A few weeks ago, IMAble got a little miffed at the Pearl Izumi ads. I just got done being just as mad. Opened up my Runner's World and saw the latest (I hadn't bothered to go out to their site and see the whole campaign yet -- I'd link but I don't want to drive any traffic to them) and it just pissed me off again. Twice.
Joggers mostly stick to gentrified stretches of pedestrian walkways, where they can exchange greetings with in-line skaters or purchase a snow-cone if the fancy strike them.
WTF?? First of all, in-line skaters are freakin' athletes too. I've spent more than a fair share of time around those folks, if you haven't figured out by my blog name. For the better part of four years I spent 3-6 days a week at the roller rink and out at the dam with the inline speed skaters as they went ridiculous speeds with nothing protecting them but a helmet. The fastest of them went around a 100-meter track in about 7 seconds. And I think one or two of them have found some success on ice as Olympic Gold medalists. So leave the inline skaters out of it, m'kay?? The one and only time I tried it I ended up on my ass on the hardwood.

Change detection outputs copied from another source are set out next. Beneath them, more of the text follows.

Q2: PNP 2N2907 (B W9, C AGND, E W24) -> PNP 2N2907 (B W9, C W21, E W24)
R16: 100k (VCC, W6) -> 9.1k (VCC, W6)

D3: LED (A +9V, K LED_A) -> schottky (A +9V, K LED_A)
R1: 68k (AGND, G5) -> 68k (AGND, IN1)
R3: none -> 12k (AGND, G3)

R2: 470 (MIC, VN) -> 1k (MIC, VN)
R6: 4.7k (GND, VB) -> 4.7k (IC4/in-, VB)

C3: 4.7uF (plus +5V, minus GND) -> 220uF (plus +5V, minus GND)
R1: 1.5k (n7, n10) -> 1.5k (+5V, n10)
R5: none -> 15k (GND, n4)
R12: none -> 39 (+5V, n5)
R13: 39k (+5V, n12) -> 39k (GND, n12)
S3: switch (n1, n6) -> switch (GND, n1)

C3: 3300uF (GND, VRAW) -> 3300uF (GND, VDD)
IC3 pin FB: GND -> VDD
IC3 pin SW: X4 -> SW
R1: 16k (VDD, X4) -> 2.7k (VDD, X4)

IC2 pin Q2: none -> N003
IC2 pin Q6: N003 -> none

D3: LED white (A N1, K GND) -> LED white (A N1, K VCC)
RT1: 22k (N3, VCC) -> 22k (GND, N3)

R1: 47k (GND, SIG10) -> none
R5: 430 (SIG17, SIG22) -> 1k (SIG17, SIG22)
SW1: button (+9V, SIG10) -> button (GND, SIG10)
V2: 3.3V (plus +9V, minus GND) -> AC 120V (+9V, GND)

But, that's to be expected, isn't it? Since according to PI, I'm not even a runner since I'm slow? I might at any moment be seized by the need to stop and buy a freakin' snow cone (2nd thing to hack me off). Last I checked, the snow cone stands weren't open at 6:00 am on a Sunday when I'm doing a long run, oh, sorry, JOG, as I am training for a marathon.
My husband is in advertising and has been for 15 years. I know what goes into the planning and execution of an ad campaign. There was thought and debate about this at several stages within the company and the ad agency; if there wasn't there should have been. But I think they knew what they were doing and thought it might get publicity with the controversy. But the true goal of a good company shouldn't be to alienate a large segment of the consumer base they're going after. If they dont' care about that, then I dont' care about them.
I am not an elite runner. Never will be. According to them, I'm not even a runner. And never will be. Well, bite me, PI. I'm off to buy a new pair of shoes -- my old ones have 500 miles on them. 500 miles of jogging since the first of January. But I guess someone else will have to sell me my new jogging shoes, since I sure as shit aint buying yours.